◆ Tasks and exercises ◆
(A) Reproduce the segment of the song article that opens with the words containing "Music video" and closes with "charting in the UK.".
(B) List every recording studio named in the song article.
(C) According to the song article, in which week did the single reach No. 1 on the US Billboard Hot 100?

◆ Extract provided ◆
>> start

Single by the Escape Club

from the album Wild Wild West
- B-side: "We Can Run"
- Released: 15 July 1988
- Studio: Maison Rouge, Air London, Westside (London, England)
- Genre: Dance-rock; pop rock;
- Length: 5:44 (LP version); 3:59 (single edit);
- Label: WEA; Atlantic;
- Songwriter: The Escape Club
- Producer: Chris Kimsey

The Escape Club singles chronology
|  | "Wild, Wild West" (1988) | "Shake for the Sheik" (1988) |

Music video
- "Wild, Wild West" on YouTube

= Wild, Wild West (The Escape Club song) =

1988 single by the Escape Club

"Wild, Wild West" is a song by British pop rock band the Escape Club from their debut studio album, Wild Wild West (1988). The single reached No. 1 on the US Billboard Hot 100 the week of 12 November 1988, making the Escape Club the only British artist to have a No. 1 hit in the United States while never charting in the UK.

>> end

◆ Data ◆
>> start

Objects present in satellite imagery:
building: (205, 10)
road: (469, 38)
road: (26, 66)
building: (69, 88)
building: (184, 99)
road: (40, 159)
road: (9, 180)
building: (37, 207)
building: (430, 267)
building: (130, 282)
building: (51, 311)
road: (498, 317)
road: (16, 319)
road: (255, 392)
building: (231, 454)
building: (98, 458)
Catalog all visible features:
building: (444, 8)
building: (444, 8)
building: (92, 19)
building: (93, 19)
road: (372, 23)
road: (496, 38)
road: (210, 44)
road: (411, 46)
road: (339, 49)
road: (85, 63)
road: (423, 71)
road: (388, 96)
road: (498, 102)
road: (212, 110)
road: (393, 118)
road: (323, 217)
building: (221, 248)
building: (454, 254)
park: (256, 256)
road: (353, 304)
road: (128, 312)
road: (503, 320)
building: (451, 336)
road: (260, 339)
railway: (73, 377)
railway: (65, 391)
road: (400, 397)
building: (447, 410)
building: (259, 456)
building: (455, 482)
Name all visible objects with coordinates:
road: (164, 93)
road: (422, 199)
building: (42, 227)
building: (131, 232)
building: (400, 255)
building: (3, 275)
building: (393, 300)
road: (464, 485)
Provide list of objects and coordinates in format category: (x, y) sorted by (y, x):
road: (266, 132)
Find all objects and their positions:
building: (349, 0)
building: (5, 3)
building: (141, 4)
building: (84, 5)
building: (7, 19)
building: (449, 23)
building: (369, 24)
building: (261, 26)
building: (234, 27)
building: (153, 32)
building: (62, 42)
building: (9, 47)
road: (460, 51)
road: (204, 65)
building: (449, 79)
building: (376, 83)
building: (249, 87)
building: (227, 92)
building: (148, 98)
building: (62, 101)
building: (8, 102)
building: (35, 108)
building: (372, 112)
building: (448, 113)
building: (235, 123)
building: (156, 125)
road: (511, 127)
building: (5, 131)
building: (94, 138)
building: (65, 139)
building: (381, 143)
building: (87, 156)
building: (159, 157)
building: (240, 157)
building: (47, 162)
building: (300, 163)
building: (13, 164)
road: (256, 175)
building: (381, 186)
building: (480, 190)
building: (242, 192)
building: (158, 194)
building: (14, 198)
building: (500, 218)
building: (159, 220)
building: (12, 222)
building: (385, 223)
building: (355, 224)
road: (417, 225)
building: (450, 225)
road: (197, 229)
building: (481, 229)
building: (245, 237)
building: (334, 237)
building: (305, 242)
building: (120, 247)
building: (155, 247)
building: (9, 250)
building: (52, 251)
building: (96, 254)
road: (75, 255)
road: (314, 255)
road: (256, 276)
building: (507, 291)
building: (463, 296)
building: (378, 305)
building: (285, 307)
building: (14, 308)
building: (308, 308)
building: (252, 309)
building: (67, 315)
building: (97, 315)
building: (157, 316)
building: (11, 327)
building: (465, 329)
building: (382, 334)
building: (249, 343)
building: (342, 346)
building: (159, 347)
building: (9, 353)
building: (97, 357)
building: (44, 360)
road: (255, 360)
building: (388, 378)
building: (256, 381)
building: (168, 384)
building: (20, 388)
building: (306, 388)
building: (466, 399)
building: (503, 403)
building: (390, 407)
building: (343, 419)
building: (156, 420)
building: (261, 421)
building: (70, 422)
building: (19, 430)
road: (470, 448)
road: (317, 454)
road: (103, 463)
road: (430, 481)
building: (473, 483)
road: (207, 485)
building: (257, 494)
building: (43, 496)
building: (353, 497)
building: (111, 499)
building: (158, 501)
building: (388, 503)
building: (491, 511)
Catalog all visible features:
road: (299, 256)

>> end

◆ Answers provided ◆
(A)
Music video
- "Wild, Wild West" on YouTube

= Wild, Wild West (The Escape Club song) =

1988 single by the Escape Club

"Wild, Wild West" is a song by British pop rock band the Escape Club from their debut studio album, Wild Wild West (1988). The single reached No. 1 on the US Billboard Hot 100 the week of 12 November 1988, making the Escape Club the only British artist to have a No. 1 hit in the United States while never charting in the UK.

(B)
Maison Rouge
Air London
Westside

(C) The week of 12 November 1988.